Fitness, physical activity and low sedentary time all associated with lower risk of type 2 diabetes
New research published in Diabetologia (the journal of the European Association for the Study of Diabetes [EASD]) shows that cardiorespiratory fitness (CRF), high-intensity physical activity (HPA) and low sedentary time (ST) are all associated with a lower risk of type 2 diabetes. The study is by Jeroen van der Velde and Annemarie Koster, Maastricht University, Netherlands, and colleagues.
While previous research has individually connected CRF, HPA and ST with cardiometabolic health, the majority of studies on HPA and ST did not account for CRF, and this study is the first to examine combinations of ST and CRF.
It is known that differences in CRF between individuals are partly explained by differences in frequency and intensity of physical activity. Further, recent studies have shown that high levels of ST were associated with a lower CRF.
Nonetheless, an estimated 10 to 50% of CRF is explained by factors other than physical activity, including genetic differences and behavioural or environmental elements.
This means that someone could engage regularly in HPA and not have high CRF, or have high CRF without frequently engaging in HPA. The authors say: “Thus, although to some extent they are interrelated, HPA, ST and CRF should be considered different traits and may be independently associated with cardiometabolic health.”

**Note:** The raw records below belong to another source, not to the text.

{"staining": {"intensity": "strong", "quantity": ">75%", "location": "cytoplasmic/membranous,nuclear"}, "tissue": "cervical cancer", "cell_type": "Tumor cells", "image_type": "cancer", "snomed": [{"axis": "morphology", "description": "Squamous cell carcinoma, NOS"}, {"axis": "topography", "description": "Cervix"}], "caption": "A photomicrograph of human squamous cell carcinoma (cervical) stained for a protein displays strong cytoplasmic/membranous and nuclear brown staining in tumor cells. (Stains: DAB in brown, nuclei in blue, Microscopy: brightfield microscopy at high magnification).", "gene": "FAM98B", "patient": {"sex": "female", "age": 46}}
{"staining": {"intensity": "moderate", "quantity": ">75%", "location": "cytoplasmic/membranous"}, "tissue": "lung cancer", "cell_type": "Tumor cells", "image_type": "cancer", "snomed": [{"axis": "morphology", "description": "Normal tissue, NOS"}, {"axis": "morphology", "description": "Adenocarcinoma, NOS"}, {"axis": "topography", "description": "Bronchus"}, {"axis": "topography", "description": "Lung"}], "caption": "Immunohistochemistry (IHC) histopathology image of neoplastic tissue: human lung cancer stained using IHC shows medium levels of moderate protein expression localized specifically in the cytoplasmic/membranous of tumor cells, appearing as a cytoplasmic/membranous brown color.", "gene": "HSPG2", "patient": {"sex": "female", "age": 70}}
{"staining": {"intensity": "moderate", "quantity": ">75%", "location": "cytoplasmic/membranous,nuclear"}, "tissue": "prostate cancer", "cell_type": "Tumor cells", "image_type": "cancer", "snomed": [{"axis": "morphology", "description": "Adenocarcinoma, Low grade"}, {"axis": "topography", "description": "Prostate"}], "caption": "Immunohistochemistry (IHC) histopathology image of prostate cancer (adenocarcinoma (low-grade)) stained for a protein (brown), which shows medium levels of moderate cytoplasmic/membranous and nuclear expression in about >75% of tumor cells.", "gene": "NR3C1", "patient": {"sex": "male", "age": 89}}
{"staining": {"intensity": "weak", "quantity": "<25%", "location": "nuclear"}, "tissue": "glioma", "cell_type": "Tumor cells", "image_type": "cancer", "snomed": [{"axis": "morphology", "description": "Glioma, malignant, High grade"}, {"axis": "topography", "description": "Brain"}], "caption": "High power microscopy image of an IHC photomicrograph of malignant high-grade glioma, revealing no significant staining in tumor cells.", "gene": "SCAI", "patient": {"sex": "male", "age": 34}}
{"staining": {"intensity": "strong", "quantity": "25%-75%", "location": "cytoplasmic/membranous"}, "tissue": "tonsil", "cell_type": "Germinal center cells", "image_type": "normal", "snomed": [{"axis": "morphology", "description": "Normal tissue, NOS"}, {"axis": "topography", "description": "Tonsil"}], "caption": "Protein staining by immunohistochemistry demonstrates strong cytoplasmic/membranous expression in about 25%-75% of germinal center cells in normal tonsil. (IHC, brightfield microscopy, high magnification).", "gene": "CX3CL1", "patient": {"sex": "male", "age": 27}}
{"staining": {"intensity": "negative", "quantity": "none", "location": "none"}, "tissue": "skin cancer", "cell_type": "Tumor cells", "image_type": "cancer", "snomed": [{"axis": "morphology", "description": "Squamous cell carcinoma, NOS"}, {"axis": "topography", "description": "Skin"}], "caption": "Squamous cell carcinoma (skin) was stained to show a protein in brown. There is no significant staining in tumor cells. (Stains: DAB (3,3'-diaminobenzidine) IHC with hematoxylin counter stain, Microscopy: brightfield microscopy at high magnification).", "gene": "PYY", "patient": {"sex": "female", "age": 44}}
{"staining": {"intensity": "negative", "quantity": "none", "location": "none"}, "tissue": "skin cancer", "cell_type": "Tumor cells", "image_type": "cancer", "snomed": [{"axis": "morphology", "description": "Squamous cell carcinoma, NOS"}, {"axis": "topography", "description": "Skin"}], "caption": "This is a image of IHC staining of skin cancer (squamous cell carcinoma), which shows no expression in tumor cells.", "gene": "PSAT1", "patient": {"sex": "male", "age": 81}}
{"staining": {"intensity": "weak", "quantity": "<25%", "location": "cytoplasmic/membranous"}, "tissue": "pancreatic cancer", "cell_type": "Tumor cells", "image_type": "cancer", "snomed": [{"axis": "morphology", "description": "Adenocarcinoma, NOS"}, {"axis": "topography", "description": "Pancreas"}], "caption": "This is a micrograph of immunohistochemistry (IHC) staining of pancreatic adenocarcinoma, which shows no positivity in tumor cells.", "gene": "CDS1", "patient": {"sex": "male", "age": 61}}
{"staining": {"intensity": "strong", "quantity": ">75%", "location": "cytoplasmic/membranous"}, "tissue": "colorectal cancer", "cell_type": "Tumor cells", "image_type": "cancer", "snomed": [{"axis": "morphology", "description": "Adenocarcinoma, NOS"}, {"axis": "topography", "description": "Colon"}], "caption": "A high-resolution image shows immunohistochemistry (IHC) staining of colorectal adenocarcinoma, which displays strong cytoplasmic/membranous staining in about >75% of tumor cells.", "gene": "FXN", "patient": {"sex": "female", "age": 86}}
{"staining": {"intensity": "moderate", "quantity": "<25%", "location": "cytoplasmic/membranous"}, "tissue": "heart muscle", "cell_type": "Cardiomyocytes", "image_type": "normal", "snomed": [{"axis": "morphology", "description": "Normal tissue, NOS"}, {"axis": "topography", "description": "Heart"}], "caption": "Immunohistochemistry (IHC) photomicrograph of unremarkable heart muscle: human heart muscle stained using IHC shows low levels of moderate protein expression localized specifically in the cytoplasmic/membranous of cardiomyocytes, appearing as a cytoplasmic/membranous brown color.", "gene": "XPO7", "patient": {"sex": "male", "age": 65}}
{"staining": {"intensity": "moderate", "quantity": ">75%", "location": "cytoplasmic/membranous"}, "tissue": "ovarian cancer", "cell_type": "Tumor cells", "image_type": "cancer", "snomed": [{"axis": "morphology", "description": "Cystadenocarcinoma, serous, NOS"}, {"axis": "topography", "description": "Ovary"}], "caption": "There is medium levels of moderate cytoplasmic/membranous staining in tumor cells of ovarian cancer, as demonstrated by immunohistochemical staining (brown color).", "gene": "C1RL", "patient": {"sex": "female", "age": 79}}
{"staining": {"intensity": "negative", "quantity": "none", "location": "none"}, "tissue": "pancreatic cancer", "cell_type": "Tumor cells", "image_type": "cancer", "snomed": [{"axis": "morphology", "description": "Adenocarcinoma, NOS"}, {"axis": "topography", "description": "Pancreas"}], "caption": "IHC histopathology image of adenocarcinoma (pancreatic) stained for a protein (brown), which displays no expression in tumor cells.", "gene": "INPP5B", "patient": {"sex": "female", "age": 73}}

This study used data from 1993 people aged 40-75 years from the Maastricht Study, all living in the southern part of the Netherlands. ST and HPA were measured using an accelerometer device. CRF was assessed using cycle-ergometer testing, with various calculations used to determine power output and oxygen consumption.
The researchers found that higher ST, lower HPA and lower CRF were independently associated with greater odds for type 2 diabetes and also metabolic syndrome (a cluster of factors indicating poor metabolic health, such as high blood pressure and large waist circumference).
The authors then looked at high, medium and low levels and ST, HPA and CRF in combination with each other. Compared with those who had both high CRF and high HPA, the group with low CRF and low HPA had a 5.7 times higher risk of metabolic syndrome and a 6.4 times higher risk of type 2 diabetes.
Similarly, all subgroups with medium or low CRF had higher odds for the metabolic syndrome, prediabetes and type 2 diabetes, irrespective of ST. Even in those with high CRF, high ST was associated with a trebling of risk of metabolic syndrome and a doubling of risk of type 2 diabetes, suggesting that high CRF may not be enough to ‘counteract’ the poor health outcomes associated with high ST. This adds to the accumulating evidence that reducing a person’s daily amount of ST could be an important part in improving their cardiometabolic health.
The highest risk of metabolic syndrome and type 2 diabetes was observed in the group with low CRF and high ST; this group had a nine-times higher risk of metabolic syndrome, a trebling of risk of prediabetes and an eight times higher risk of type 2 diabetes when compared with the group with high CRF and low ST.
The authors say: “High ST, low HPA, and low CRF were each associated with several markers of cardiometabolic health and higher risk for the metabolic syndrome and type 2 diabetes independent of each other. A combination of low CRF and low HPA, and a combination of low CRF and high ST, were associated with a particularly high risk of having the metabolic syndrome and type 2 diabetes.”
Furthermore, they discovered that a change from low to medium CRF appeared to be more beneficial than from medium to high CRF, since the difference in risk of type 2 diabetes and metabolic syndrome was higher between low and medium CRF than between medium and high CRF.
The authors add: “In order to improve cardiovascular risk and to prevent type 2 diabetes these data support the development of new strategies that target all three components: ST, HPA, and CRF. However, at this stage our study is limited by its cross-sectional design, which makes it difficult to determine causality. Future work that incorporates health changes over time is needed to determine if the observed associations hold true.”